■ **Problem requirements**:
Please show every line in the entries below that includes the word "lines".

■ **Records shown**:
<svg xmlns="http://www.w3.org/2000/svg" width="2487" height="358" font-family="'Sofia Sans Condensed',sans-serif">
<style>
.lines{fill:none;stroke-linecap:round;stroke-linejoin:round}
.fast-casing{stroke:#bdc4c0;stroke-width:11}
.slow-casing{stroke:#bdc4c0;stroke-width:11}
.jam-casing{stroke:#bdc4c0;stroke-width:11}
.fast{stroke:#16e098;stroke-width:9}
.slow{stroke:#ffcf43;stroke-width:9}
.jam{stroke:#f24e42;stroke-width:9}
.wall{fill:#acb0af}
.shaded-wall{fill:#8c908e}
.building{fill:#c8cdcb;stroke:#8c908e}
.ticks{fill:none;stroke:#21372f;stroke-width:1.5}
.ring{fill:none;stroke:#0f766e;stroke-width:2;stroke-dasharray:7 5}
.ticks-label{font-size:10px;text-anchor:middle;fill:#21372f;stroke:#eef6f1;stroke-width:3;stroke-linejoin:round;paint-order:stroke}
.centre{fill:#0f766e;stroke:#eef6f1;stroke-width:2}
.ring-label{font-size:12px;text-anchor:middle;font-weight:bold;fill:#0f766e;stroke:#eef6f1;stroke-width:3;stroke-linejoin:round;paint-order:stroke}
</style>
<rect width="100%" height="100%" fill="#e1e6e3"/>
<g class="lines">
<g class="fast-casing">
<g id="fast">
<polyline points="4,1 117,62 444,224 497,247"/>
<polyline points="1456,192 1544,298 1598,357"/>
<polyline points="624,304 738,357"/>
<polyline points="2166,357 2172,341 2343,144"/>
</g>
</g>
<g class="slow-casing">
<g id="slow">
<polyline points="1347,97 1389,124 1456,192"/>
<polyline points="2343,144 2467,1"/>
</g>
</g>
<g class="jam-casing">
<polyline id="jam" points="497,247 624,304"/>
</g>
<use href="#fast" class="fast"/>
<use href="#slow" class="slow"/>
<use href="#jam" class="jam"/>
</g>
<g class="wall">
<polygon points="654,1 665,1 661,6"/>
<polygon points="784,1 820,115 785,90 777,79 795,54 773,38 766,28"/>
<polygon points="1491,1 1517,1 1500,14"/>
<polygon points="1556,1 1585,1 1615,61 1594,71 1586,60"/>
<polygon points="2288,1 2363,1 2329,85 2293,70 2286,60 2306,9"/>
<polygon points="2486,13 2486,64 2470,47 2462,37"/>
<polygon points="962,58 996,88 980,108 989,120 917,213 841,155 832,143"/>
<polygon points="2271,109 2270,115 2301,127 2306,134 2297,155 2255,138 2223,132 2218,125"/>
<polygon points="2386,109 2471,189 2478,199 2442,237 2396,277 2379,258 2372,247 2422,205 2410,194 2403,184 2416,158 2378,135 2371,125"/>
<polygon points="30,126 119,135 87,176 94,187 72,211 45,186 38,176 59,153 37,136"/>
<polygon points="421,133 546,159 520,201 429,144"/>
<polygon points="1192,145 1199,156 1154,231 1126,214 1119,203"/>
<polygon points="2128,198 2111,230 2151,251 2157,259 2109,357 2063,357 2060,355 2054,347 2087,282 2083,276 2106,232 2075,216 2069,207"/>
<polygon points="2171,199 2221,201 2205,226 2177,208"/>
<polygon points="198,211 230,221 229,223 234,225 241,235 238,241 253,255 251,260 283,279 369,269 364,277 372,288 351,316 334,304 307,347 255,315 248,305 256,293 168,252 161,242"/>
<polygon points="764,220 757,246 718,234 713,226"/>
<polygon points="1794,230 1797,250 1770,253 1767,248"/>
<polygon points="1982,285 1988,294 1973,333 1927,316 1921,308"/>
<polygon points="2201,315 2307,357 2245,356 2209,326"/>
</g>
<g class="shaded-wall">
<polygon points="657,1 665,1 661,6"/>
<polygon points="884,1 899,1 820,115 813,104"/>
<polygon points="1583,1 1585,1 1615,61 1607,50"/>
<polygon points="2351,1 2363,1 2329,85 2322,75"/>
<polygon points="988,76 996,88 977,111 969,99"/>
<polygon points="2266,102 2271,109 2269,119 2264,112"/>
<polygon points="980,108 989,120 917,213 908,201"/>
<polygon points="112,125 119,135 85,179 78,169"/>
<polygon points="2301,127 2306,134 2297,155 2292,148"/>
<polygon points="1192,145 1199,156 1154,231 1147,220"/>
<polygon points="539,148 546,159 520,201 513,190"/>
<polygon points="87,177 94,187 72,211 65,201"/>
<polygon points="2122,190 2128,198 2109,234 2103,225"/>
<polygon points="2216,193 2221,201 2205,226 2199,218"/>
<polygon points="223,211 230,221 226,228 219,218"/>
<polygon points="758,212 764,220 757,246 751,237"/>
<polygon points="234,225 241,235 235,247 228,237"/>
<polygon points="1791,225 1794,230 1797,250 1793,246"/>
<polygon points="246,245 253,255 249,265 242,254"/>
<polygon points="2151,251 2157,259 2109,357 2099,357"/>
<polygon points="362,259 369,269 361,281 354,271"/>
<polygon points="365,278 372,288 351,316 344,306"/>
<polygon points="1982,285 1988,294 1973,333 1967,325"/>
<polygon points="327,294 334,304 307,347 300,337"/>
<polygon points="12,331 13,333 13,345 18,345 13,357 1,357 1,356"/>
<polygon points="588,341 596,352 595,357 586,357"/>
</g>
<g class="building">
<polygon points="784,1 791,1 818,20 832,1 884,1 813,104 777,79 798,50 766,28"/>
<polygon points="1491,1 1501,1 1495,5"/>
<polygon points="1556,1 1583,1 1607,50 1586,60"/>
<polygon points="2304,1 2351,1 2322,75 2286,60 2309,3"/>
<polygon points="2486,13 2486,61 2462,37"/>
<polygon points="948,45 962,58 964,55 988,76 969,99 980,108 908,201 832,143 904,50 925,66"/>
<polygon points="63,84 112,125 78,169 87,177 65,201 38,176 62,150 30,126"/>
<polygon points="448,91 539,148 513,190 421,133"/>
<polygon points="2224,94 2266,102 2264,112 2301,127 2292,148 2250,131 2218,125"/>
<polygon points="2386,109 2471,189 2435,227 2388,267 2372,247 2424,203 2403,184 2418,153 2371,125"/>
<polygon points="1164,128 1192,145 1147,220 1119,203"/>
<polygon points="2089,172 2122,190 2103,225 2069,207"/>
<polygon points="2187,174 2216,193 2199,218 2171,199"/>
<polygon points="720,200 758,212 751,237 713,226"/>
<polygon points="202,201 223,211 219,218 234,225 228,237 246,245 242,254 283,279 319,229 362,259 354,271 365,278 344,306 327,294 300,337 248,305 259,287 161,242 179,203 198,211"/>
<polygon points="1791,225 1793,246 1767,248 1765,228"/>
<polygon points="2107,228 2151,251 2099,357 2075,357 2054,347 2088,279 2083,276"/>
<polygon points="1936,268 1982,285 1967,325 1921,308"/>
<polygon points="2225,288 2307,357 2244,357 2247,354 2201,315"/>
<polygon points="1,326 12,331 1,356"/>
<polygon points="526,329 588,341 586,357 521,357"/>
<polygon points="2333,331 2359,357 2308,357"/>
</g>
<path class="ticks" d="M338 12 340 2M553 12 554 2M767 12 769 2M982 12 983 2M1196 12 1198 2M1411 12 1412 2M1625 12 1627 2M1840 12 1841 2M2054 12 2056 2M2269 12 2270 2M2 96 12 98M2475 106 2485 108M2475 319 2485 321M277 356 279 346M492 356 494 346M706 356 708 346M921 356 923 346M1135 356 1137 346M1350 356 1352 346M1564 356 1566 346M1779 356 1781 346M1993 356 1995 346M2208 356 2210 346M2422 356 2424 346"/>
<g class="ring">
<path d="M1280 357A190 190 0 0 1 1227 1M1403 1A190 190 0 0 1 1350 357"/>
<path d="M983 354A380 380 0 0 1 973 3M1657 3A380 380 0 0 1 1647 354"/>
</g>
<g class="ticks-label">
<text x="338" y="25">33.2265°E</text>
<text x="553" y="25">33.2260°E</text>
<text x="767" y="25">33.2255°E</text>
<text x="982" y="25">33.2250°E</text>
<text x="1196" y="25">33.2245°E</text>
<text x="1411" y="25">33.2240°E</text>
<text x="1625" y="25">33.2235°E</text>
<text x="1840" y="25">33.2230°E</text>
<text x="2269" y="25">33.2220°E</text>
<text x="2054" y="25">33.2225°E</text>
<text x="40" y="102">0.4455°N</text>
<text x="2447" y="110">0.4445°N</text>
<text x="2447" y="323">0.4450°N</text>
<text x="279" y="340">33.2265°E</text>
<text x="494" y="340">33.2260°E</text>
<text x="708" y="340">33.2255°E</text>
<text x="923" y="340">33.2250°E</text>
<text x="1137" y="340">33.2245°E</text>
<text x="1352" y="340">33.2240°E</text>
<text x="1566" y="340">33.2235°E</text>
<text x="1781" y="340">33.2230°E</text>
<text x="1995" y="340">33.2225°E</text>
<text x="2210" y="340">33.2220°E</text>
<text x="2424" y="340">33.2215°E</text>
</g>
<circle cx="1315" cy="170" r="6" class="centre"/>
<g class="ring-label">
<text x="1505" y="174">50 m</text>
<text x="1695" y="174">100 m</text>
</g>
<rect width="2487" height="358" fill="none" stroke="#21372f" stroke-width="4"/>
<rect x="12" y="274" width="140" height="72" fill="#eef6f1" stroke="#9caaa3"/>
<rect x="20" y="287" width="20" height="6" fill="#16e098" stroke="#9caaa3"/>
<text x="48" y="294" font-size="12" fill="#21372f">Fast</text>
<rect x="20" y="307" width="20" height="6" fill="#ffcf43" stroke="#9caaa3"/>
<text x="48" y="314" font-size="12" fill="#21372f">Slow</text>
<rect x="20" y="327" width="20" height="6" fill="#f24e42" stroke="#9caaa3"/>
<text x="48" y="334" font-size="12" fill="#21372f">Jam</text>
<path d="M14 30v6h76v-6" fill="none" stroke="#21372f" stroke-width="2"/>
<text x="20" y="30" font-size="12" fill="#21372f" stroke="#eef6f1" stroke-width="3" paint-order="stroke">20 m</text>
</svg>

■ **Response to the task**:
.lines{fill:none;stroke-linecap:round;stroke-linejoin:round}
<g class="lines">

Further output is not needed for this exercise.